Епископ порывался возразить, но Изамбар не дал ему и слова вставить.
– Разве я не читаю твоих мыслей? – воскликнул математик. – А то, что я левша, тебя не беспокоит?! У меня – все признаки колдуна! Только представь себе, что я – женщина, и ты сразу их заметишь! Ни у одной из твоих колдуний столько не наберется! Так что же тебя смущает, Доминик? Иди и скажи отцу настоятелю, что ты умываешь руки. Пусть меня сожгут хоть сегодня! Впрочем, для этого ведь нужен палач, да?..
Он вдруг смутился.
– Ты же не заставишь моих братьев, Доминик... Их и так уже заставляли... Мне полагается палач, Доминик? – спросил Изамбар взволнованно.
– Да, конечно, – поспешил кивнуть епископ.
– Пошли за ним, – мгновенно успокоившись, потребовал монах.

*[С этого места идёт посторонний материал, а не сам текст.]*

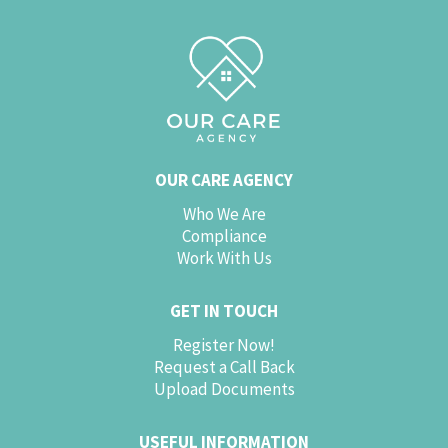
OUR CARE AGENCY
Who We Are
Compliance
Work With Us
GET IN TOUCH
Register Now!
Request a Call Back
Upload Documents
USEFUL INFORMATION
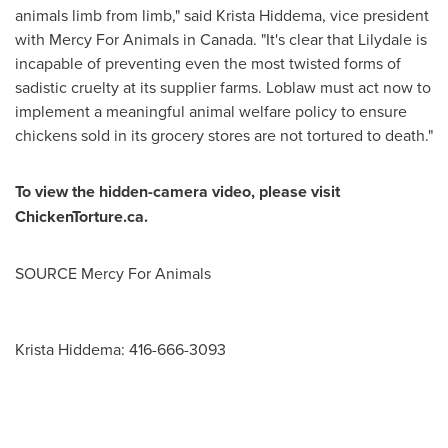
animals limb from limb," said
Krista Hiddema
, vice president
with Mercy For Animals in
Canada
. "It's clear that
Lilydale
is
incapable of preventing even the most twisted forms of
sadistic cruelty at its supplier farms. Loblaw must act now to
implement a meaningful animal welfare policy to ensure
chickens sold in its grocery stores are not tortured to death."
To view the hidden-camera video, please visit
ChickenTorture.ca.
SOURCE Mercy For Animals
Krista Hiddema: 416-666-3093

Он снова смотрел на монсеньора Доминика внимательно, ясно и спокойно.
– Как ты считаешь, меня уже достаточно били?
– Более чем, Изамбар...
– Ты считаешь так по только что указанным мною причинам. Будь на моем месте какая-нибудь «ведьма», я уверен, ты думал бы иначе... Вот что, Доминик, – сказал Изамбар с внезапной силой. – Мы решили с тобой ряд астрологических задач при помощи арабской алгебры. Я хочу предложить тебе упражнение на воображение. Согласись, что воображение – вещь не последняя для астролога. Представь вместо меня женщину, которую обвинили в колдовстве, и сделай со мной все то, что сделал бы с ней. Но потом, когда будешь иметь дело с такой женщиной у себя в Долэне, вообрази на ее месте меня, думай о моей математике, о формулах, которым я научил тебя, и оправдай ее, как хотел бы оправдать меня. Будь добр к ней, как ты был добр ко мне. Пожалуйста, Доминик! Ведь ты это можешь.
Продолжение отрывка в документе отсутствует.